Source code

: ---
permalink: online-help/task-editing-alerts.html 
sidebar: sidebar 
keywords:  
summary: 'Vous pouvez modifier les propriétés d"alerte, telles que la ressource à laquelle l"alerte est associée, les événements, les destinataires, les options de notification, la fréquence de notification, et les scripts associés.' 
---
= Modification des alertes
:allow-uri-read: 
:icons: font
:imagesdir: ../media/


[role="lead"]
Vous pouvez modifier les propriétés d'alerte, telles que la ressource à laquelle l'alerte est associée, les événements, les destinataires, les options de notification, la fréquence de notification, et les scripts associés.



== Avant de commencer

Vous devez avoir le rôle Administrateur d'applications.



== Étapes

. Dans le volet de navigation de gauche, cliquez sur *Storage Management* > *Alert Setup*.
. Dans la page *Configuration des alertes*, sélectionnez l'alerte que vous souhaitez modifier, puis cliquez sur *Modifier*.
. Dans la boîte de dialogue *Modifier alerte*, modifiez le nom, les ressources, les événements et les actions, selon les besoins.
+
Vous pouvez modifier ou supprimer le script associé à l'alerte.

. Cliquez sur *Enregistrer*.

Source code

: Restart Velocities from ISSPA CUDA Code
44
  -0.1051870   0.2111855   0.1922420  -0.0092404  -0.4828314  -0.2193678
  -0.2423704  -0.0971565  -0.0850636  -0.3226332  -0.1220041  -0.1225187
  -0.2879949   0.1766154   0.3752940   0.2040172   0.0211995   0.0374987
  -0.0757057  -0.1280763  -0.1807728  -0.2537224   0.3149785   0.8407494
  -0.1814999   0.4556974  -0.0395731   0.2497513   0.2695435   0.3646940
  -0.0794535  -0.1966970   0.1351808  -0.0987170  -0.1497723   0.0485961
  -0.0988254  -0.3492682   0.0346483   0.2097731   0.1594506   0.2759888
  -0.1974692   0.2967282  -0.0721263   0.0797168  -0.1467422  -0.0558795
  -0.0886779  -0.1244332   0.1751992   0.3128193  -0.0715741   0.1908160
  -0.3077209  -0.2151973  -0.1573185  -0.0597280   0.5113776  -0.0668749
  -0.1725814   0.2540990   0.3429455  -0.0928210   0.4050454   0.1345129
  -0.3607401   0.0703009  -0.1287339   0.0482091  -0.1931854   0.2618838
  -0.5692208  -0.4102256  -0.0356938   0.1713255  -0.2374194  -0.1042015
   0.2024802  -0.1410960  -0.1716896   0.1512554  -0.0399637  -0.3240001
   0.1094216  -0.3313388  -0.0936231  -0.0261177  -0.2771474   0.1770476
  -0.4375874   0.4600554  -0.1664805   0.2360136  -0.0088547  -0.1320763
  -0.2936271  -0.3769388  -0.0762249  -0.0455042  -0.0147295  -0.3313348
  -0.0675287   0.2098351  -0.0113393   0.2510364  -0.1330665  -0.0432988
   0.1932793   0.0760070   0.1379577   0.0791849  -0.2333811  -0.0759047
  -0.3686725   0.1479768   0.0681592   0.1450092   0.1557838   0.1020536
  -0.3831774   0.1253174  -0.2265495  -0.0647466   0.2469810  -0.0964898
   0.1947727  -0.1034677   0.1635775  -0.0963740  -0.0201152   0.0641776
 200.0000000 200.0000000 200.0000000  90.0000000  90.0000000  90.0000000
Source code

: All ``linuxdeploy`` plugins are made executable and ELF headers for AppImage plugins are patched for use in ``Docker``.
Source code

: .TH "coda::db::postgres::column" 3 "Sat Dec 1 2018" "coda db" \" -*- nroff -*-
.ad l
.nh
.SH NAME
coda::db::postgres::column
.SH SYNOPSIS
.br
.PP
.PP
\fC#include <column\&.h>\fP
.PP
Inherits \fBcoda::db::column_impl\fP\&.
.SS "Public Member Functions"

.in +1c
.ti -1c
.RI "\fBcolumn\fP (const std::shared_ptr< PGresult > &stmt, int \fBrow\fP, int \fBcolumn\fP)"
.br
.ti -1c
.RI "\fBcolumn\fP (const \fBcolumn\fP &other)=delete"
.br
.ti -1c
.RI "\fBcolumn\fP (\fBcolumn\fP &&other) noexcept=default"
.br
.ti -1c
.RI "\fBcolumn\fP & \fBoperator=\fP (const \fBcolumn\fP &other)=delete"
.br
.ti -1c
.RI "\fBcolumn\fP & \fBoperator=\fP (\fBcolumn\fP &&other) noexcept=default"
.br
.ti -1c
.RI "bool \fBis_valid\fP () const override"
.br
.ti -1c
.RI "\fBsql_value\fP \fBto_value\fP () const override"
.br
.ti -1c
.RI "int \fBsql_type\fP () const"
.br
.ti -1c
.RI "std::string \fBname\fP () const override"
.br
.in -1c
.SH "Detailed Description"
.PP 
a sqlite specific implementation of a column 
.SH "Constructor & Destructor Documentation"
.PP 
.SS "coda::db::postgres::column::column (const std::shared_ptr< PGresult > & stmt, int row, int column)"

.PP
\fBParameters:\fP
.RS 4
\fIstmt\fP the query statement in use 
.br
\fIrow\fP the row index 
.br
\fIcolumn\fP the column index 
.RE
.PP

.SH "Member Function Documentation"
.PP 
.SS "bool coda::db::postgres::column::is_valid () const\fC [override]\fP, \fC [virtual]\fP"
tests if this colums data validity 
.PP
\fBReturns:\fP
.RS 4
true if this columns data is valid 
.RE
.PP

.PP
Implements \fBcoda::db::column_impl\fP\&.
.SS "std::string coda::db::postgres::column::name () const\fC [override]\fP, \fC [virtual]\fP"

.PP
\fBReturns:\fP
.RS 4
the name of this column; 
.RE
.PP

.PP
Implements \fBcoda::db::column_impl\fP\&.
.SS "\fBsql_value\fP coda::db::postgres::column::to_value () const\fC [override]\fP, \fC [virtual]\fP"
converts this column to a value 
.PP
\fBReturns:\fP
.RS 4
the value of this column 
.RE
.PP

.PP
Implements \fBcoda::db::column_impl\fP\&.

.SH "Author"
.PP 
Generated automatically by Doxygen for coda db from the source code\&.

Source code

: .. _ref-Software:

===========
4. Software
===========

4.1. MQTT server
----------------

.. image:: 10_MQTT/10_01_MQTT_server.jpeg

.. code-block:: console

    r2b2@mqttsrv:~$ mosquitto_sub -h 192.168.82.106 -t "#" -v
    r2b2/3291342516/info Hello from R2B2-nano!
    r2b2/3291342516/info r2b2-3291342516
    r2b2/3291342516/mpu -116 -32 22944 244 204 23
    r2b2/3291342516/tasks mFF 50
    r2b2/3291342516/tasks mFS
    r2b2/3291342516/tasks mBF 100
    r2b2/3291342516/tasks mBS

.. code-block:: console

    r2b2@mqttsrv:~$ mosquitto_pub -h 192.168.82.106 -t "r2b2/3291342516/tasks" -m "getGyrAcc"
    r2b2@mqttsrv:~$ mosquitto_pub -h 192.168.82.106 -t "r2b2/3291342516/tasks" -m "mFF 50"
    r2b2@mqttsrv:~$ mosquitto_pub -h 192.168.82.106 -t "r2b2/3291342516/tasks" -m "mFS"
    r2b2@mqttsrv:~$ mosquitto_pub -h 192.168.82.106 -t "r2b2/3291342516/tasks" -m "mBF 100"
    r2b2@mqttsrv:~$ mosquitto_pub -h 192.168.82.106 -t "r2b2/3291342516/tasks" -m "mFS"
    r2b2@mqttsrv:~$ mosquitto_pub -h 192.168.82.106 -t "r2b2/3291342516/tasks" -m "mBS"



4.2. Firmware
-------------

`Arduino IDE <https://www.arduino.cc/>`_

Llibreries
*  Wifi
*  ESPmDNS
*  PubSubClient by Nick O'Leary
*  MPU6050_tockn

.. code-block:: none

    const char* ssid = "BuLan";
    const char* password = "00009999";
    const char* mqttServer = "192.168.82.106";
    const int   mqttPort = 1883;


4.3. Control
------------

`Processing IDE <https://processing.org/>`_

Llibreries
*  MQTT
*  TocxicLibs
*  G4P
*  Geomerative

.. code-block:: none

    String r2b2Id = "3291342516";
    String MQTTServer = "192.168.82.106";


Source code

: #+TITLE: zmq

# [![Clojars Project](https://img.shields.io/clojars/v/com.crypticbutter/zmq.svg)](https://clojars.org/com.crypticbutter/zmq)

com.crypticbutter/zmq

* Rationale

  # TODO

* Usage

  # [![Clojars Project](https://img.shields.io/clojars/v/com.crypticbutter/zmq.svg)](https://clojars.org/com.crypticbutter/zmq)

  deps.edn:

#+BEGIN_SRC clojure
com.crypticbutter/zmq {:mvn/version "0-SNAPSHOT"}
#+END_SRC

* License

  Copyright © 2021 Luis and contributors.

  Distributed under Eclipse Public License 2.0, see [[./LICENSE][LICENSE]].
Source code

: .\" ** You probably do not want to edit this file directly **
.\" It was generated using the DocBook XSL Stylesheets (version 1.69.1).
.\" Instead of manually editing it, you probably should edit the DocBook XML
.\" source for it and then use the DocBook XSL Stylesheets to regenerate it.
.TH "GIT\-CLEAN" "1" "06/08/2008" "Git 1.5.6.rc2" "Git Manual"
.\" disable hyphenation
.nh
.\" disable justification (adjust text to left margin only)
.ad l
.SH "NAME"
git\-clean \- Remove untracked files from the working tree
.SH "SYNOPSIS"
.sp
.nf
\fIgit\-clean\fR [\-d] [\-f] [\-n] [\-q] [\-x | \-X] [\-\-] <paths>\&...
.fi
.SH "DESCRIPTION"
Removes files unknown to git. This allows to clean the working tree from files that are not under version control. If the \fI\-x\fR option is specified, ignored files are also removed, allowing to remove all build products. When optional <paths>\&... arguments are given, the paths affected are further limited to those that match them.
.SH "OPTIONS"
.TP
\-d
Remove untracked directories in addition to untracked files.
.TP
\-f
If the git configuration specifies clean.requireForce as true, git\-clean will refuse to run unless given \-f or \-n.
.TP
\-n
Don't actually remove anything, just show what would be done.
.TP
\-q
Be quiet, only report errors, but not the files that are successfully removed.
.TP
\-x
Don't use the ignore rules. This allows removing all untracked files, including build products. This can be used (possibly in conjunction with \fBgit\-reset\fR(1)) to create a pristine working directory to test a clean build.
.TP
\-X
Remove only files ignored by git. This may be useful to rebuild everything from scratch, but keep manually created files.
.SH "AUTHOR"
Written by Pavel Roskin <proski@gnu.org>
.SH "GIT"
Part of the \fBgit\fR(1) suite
================
→ **EXERCISE GOAL**
Find how many lines in the listing contain the word "bool" and give that count alone.

→ **SOLUTION**
2